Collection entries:
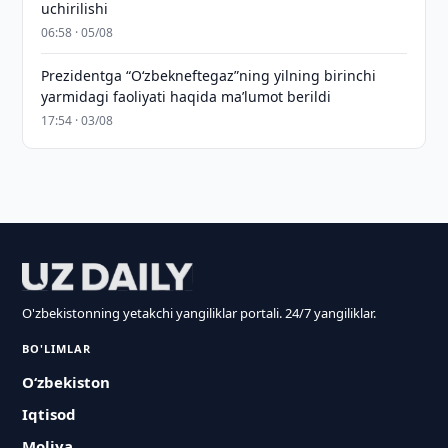
uchirilishi
06:58 · 05/08
Prezidentga “Oʻzbekneftegaz”ning yilning birinchi
yarmidagi faoliyati haqida maʼlumot berildi
17:54 · 03/08
O'zbekistonning yetakchi yangiliklar portali. 24/7 yangiliklar.
BO'LIMLAR
O‘zbekiston
Iqtisod
Moliya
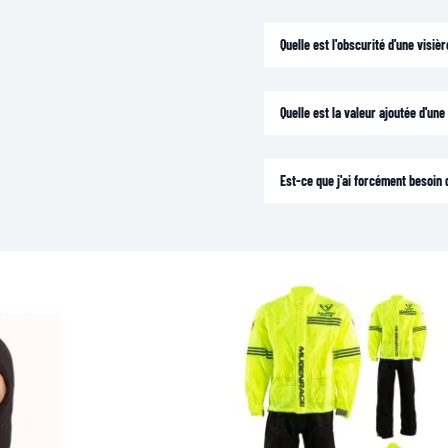
Quelle est l'obscurité d'une visi
Quelle est la valeur ajoutée d'un
Est-ce que j'ai forcément besoin d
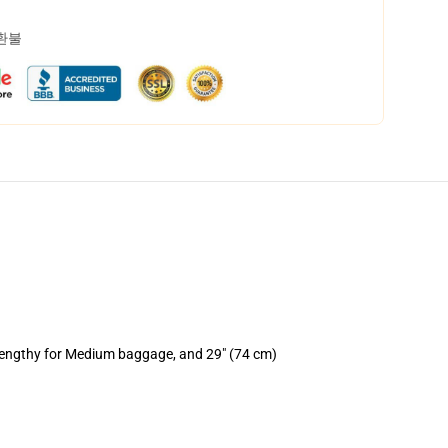
 환불
 lengthy for Medium baggage, and 29" (74 cm)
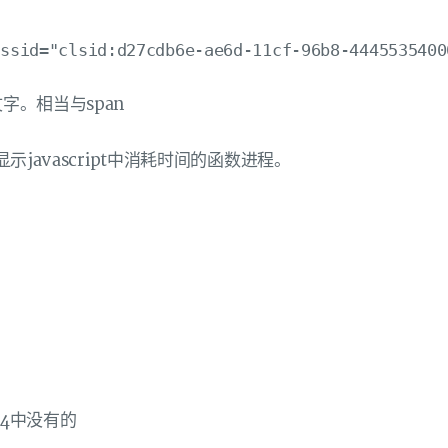
字。相当与span
示javascript中消耗时间的函数进程。
h4中没有的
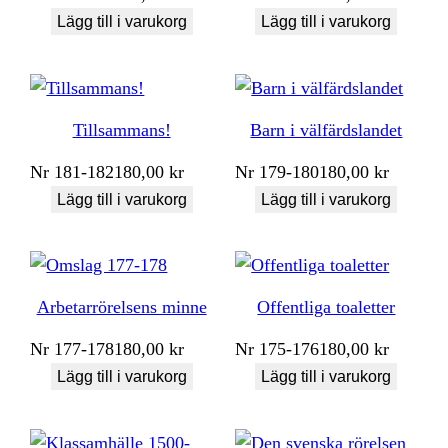
Lägg till i varukorg
Lägg till i varukorg
Tillsammans!
Barn i välfärdslandet
Nr
181-182
180,00
kr
Nr
179-180
180,00
kr
Lägg till i varukorg
Lägg till i varukorg
Arbetarrörelsens minne
Offentliga toaletter
Nr
177-178
180,00
kr
Nr
175-176
180,00
kr
Lägg till i varukorg
Lägg till i varukorg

PROBLEM DESCRIPTION:
Look through the data and show every line containing "Quelle".

SOLUTION FOR THIS EXERCISE:
Quelle est l'obscurité d'une visi
Quelle est la valeur ajoutée d'un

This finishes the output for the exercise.